Neural Networks Optimization For Edge Computing

Practical Edge Computing solutions are taking advantage of technologies such as Neural Networks. Neural Networks require huge computations to get optimized accurately. Edge Computing solutions need solutions that can provide the best in class performance with high-level accuracy. This blog post discusses some of the optimization methods that can be used to maximize the performance of Neural Networks on Edge Computing from performance and accuracy perspectives.

Structural Pruning

Structural pruning is a technique used for Neural Network optimization where unimportant weights and neurons are removed from the network (pruned) to make the network more efficient. Structural pruning modifies the structure of the network and hence directly impacts the performance of the network. Structural pruning methods can be divided into two categories:

  1. Gradient-Based Pruning - Gradient-based pruning methods use the idea of pruning the weights which have been least important to the loss/accuracy of the network. This is done by calculating the gradient of the loss function w.r.t the weights and iteratively pruning the weights with the smallest gradients.

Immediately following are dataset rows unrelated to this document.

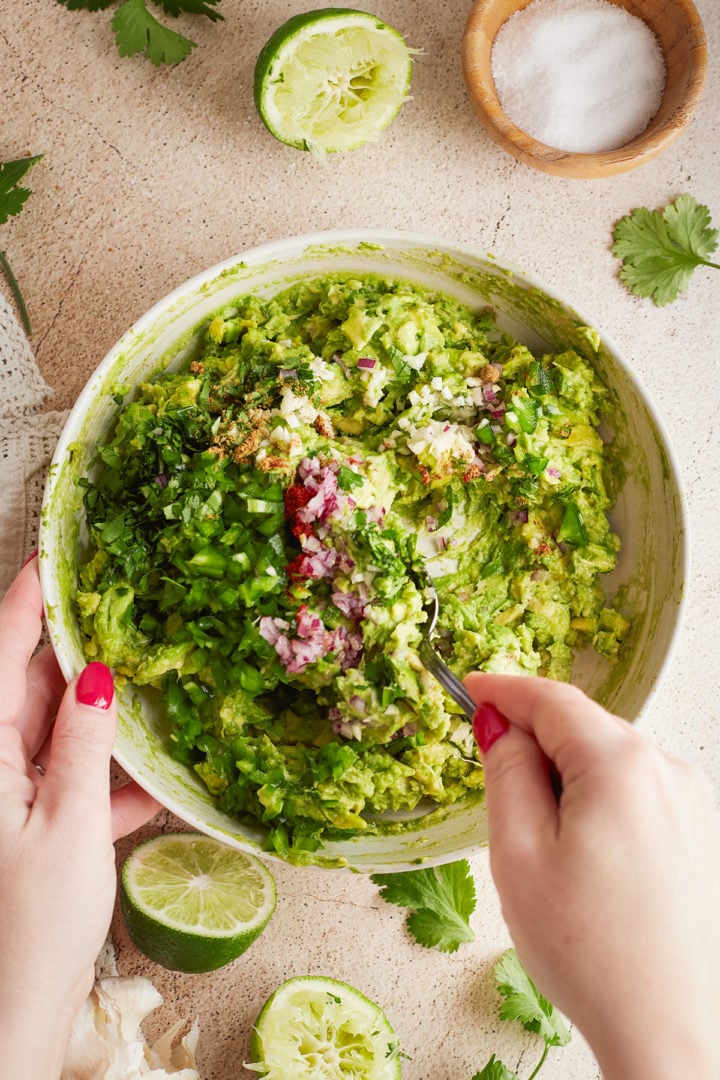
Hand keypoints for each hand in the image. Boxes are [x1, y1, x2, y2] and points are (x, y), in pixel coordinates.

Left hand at [0, 555, 161, 1079]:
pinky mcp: (43, 822)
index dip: (29, 598)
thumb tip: (97, 673)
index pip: (3, 651)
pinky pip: (80, 777)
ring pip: (66, 729)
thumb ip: (82, 742)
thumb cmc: (31, 923)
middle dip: (88, 654)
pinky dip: (116, 776)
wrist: (17, 1012)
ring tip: (161, 688)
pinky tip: (159, 777)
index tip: (56, 551)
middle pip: (38, 685)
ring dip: (110, 719)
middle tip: (137, 616)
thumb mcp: (69, 823)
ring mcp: (20, 792)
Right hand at [465, 672, 719, 1079]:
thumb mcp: (519, 853)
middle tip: (494, 778)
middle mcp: (667, 770)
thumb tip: (500, 724)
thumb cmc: (587, 949)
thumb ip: (506, 772)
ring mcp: (691, 801)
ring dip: (569, 773)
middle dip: (536, 739)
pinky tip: (584, 851)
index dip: (503, 689)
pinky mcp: (699, 831)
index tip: (469, 689)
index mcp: (621, 765)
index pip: (553, 699)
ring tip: (543, 839)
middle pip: (584, 726)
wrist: (665, 1027)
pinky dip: (601, 797)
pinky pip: (637, 789)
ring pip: (611, 759)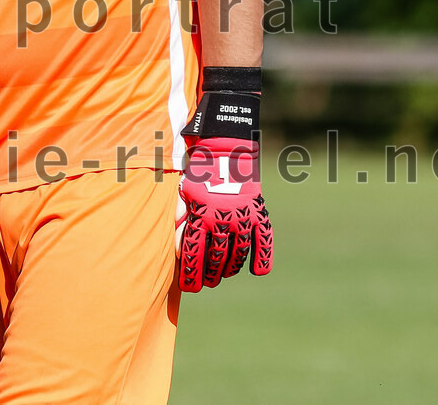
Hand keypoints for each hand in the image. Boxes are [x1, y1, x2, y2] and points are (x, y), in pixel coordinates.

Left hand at [177, 136, 272, 291]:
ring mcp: (242, 218)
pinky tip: (257, 270)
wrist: (224, 151)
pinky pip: (264, 242)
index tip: (189, 286)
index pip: (194, 253)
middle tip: (206, 283)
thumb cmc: (198, 172)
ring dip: (230, 269)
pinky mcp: (258, 213)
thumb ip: (178, 216)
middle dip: (209, 274)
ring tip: (223, 275)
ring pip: (238, 254)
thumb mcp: (183, 191)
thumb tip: (173, 242)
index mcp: (200, 215)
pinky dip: (263, 258)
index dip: (191, 273)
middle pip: (215, 258)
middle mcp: (222, 220)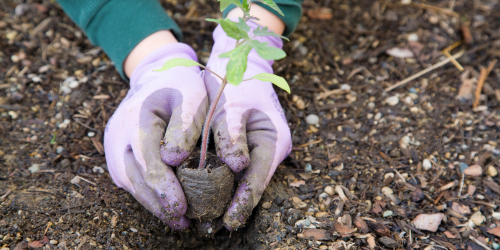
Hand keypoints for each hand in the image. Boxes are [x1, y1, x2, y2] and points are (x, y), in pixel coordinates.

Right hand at [104, 44, 206, 228]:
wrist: (157, 75)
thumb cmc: (181, 86)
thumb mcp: (192, 96)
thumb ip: (185, 125)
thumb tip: (173, 160)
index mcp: (137, 117)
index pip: (148, 160)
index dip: (164, 187)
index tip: (181, 208)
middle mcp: (118, 134)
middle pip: (135, 177)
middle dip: (159, 203)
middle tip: (183, 222)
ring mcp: (114, 145)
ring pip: (130, 182)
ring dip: (152, 203)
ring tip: (178, 221)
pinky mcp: (117, 154)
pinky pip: (129, 179)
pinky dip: (147, 194)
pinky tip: (166, 206)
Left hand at [204, 21, 291, 229]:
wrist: (240, 63)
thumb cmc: (237, 82)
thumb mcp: (232, 105)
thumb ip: (232, 135)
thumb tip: (236, 166)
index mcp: (274, 140)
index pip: (258, 179)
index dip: (244, 202)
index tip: (228, 221)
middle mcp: (270, 149)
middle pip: (252, 185)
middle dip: (233, 206)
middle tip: (211, 228)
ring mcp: (260, 150)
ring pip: (243, 181)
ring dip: (226, 198)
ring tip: (207, 221)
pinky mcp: (247, 148)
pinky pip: (235, 171)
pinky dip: (222, 184)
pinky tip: (205, 196)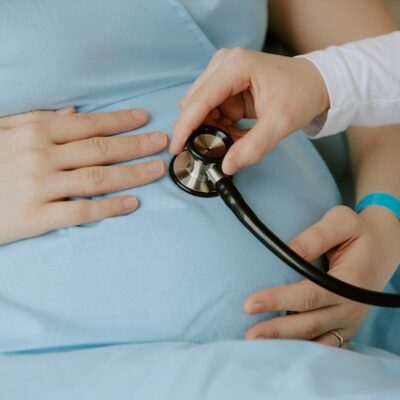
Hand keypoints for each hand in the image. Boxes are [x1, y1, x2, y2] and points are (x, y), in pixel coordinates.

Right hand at [0, 108, 167, 243]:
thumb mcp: (1, 131)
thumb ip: (36, 120)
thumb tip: (73, 113)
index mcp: (34, 133)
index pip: (88, 125)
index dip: (120, 121)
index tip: (144, 119)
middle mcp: (41, 157)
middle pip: (100, 150)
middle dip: (135, 145)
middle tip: (161, 143)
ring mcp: (40, 188)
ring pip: (97, 178)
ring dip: (132, 174)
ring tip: (156, 170)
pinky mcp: (36, 218)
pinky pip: (82, 211)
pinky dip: (110, 208)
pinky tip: (132, 204)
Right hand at [171, 48, 328, 174]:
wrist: (315, 83)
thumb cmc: (301, 93)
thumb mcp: (281, 123)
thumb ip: (253, 147)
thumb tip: (227, 166)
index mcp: (235, 66)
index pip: (199, 100)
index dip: (185, 126)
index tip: (177, 147)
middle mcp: (223, 64)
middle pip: (193, 103)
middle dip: (202, 129)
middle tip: (221, 147)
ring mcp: (222, 73)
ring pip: (200, 108)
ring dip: (212, 129)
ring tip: (236, 137)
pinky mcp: (225, 84)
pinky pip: (211, 110)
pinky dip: (219, 126)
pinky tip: (236, 131)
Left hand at [243, 206, 399, 346]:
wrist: (383, 247)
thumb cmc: (358, 233)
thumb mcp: (342, 221)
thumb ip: (317, 235)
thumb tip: (291, 251)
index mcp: (350, 282)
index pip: (308, 296)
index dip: (278, 301)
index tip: (250, 303)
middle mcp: (351, 307)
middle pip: (308, 324)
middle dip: (276, 331)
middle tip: (247, 335)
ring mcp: (350, 321)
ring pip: (315, 340)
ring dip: (287, 345)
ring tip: (258, 347)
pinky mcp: (346, 326)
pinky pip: (325, 345)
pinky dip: (303, 349)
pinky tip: (282, 350)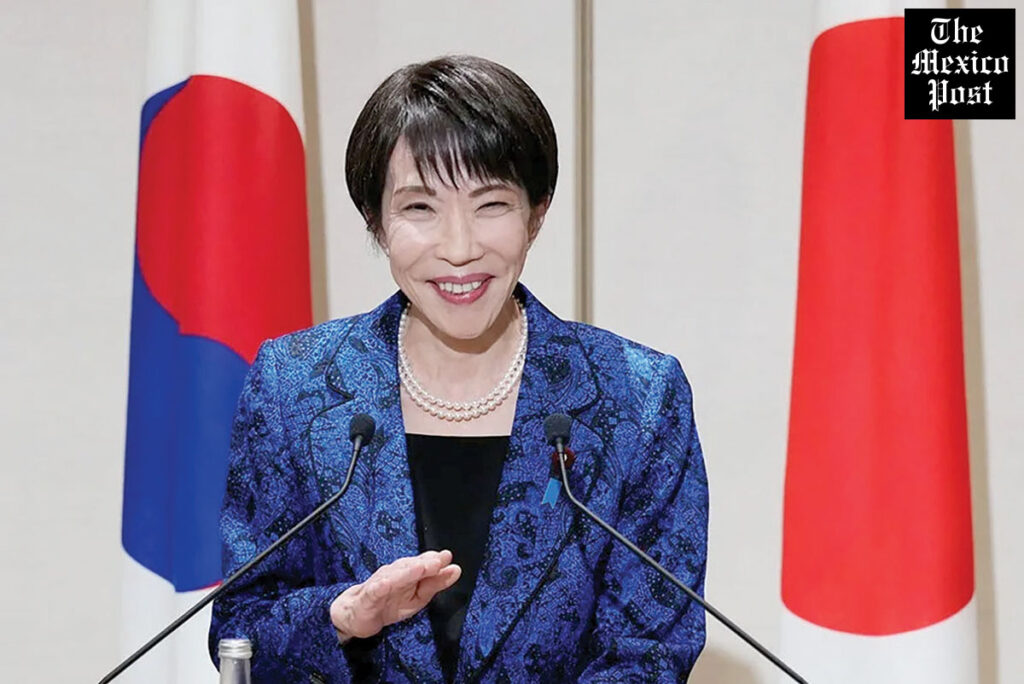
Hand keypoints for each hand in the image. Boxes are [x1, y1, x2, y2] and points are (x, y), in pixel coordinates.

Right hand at [329, 549, 461, 639]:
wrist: (356, 614)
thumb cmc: (389, 603)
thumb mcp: (417, 598)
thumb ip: (435, 583)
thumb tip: (456, 569)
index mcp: (408, 573)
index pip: (422, 564)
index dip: (434, 560)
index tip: (448, 557)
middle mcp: (395, 573)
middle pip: (410, 566)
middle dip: (424, 563)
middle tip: (438, 559)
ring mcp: (380, 583)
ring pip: (394, 575)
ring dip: (407, 570)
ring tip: (421, 567)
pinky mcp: (368, 596)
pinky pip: (374, 590)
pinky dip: (379, 586)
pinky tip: (386, 584)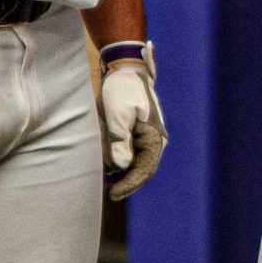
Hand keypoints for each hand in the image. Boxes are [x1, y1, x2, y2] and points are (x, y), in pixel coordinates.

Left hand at [96, 43, 168, 200]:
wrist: (125, 68)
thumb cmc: (122, 90)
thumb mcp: (118, 115)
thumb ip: (120, 143)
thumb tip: (121, 167)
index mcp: (155, 137)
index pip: (145, 170)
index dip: (129, 185)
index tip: (113, 194)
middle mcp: (154, 140)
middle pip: (142, 170)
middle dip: (126, 181)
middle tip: (110, 192)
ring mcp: (146, 136)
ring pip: (135, 162)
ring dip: (121, 170)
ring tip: (106, 174)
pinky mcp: (136, 132)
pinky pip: (130, 152)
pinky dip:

  2. Manual Pruning - Manual pruning is a technique whereby the weights/neurons of the network are manually selected and pruned from the network based on heuristics such as importance or frequency of usage.

Both gradient-based and manual pruning techniques have been found to be useful for optimizing Neural Networks for Edge Computing and can lead to a drastic reduction in the size and number of computations for Neural Networks.

Weight Quantization

Another technique for Neural Network optimization for Edge Computing is Weight Quantization. This process involves quantizing the weights a.k.a reducing the number of bits used to represent weights from a floating-point representation (float32, etc.) to a fixed-point representation (uint8, int16, etc.). This allows for more efficient computations as the number of bits used to represent the weights is drastically reduced and hence, the neuro- electrical signals required to represent and manipulate the weights is also reduced.

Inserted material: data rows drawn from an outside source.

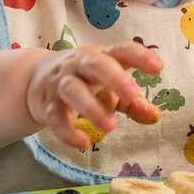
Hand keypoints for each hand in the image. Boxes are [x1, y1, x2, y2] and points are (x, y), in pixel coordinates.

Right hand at [26, 42, 162, 149]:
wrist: (35, 78)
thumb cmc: (85, 82)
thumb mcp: (110, 87)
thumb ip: (133, 102)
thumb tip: (155, 116)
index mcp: (102, 57)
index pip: (121, 50)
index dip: (139, 56)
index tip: (158, 67)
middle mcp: (80, 65)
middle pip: (96, 64)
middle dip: (114, 77)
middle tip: (132, 94)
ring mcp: (61, 83)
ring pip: (73, 89)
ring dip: (91, 107)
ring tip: (111, 127)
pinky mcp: (47, 104)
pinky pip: (55, 117)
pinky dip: (68, 131)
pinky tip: (84, 143)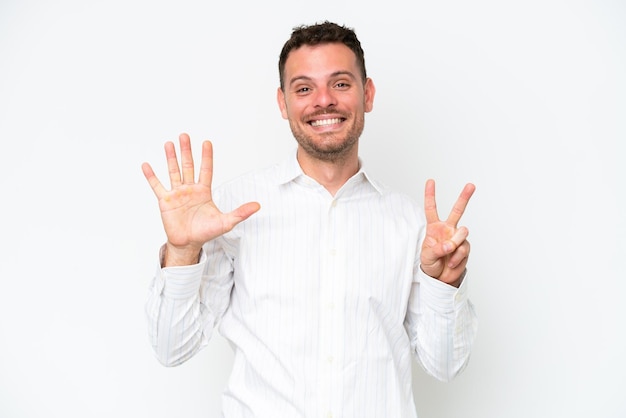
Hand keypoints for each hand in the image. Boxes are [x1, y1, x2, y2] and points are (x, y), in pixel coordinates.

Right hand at [142, 133, 259, 265]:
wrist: (188, 243)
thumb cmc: (206, 232)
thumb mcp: (226, 222)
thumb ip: (240, 212)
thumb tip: (258, 206)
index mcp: (203, 191)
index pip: (206, 169)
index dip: (206, 156)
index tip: (206, 143)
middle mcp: (190, 189)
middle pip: (188, 166)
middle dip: (186, 151)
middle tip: (184, 135)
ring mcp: (177, 194)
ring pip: (173, 171)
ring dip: (171, 158)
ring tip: (169, 144)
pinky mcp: (165, 201)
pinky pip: (157, 186)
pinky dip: (151, 176)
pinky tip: (146, 165)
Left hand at [420, 179, 474, 285]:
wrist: (440, 278)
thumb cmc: (431, 263)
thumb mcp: (427, 257)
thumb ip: (437, 249)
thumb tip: (450, 245)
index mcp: (434, 228)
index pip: (431, 209)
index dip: (430, 195)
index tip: (430, 181)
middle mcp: (447, 229)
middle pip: (457, 210)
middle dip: (464, 197)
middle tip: (471, 185)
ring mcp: (458, 238)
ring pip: (462, 232)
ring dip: (455, 243)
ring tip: (448, 253)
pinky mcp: (465, 247)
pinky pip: (463, 249)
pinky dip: (457, 257)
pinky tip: (451, 262)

In addition, Weight Quantization can also lead to improved performance for some applications such as Object Detection, since quantizing the weights directly affects the output of the Neural Network. This can be seen as the output of the Neural Network is now given by fixed point values, leading to more robust results from the Neural Network.

Model Compression

Model Compression is another technique used for Neural Network optimization for Edge Computing. This process involves compressing the model/weights of the Neural Network while maintaining the same (or close to) accuracy. Model Compression can be achieved by various methods such as Model Distillation, Knowledge Distillation, etc.

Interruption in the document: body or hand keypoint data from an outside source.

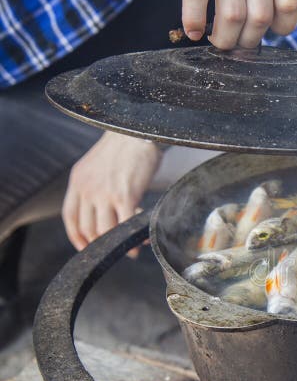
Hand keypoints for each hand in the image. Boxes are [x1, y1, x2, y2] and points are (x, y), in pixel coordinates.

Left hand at [62, 132, 161, 256]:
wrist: (138, 133)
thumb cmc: (124, 148)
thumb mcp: (96, 165)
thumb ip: (94, 186)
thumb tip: (105, 210)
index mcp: (78, 181)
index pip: (70, 217)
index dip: (77, 237)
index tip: (87, 246)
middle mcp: (87, 189)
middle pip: (87, 228)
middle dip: (102, 244)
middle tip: (116, 248)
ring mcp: (105, 193)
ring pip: (105, 230)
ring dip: (119, 244)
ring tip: (133, 247)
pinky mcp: (125, 196)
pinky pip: (126, 225)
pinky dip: (134, 239)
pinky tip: (142, 241)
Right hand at [182, 0, 296, 48]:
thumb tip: (273, 21)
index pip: (289, 6)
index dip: (280, 26)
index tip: (268, 29)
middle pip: (260, 17)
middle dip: (248, 39)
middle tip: (238, 41)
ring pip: (234, 15)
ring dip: (226, 37)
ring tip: (220, 40)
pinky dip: (193, 17)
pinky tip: (194, 32)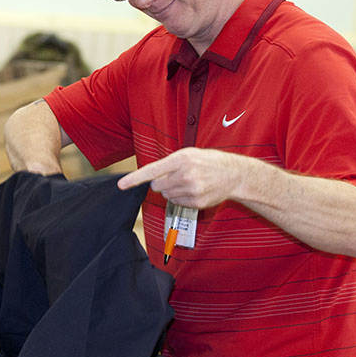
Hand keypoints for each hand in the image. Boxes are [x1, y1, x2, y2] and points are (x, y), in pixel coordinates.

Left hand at [116, 148, 245, 208]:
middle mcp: (185, 175)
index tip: (121, 185)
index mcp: (181, 159)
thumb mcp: (189, 154)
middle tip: (176, 177)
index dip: (134, 179)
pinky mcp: (196, 202)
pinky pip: (177, 202)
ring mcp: (191, 190)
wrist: (234, 174)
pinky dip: (182, 197)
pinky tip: (195, 190)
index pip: (151, 171)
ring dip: (172, 190)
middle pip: (156, 186)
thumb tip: (151, 178)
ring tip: (189, 182)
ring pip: (166, 195)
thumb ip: (169, 164)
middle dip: (161, 183)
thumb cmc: (208, 161)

Model distillation is a technique wherein a large, complex model (teacher model) is used to train a smaller, more efficient model (student model). Knowledge distillation is a more advanced technique wherein the teacher model is used to not just teach the student model, but also to teach the student model how to generalize better. This technique brings in further improvements in accuracy and performance, thus making it ideal for Edge Computing.

Conclusion

There are various techniques that can be used to optimize Neural Networks for Edge Computing. These techniques, such as Structural Pruning, Weight Quantization, and Model Compression, can be used to reduce the size and computational latency of Neural Networks while increasing the accuracy of the models. These techniques are thus ideal for edge computing solutions that require real-time performance.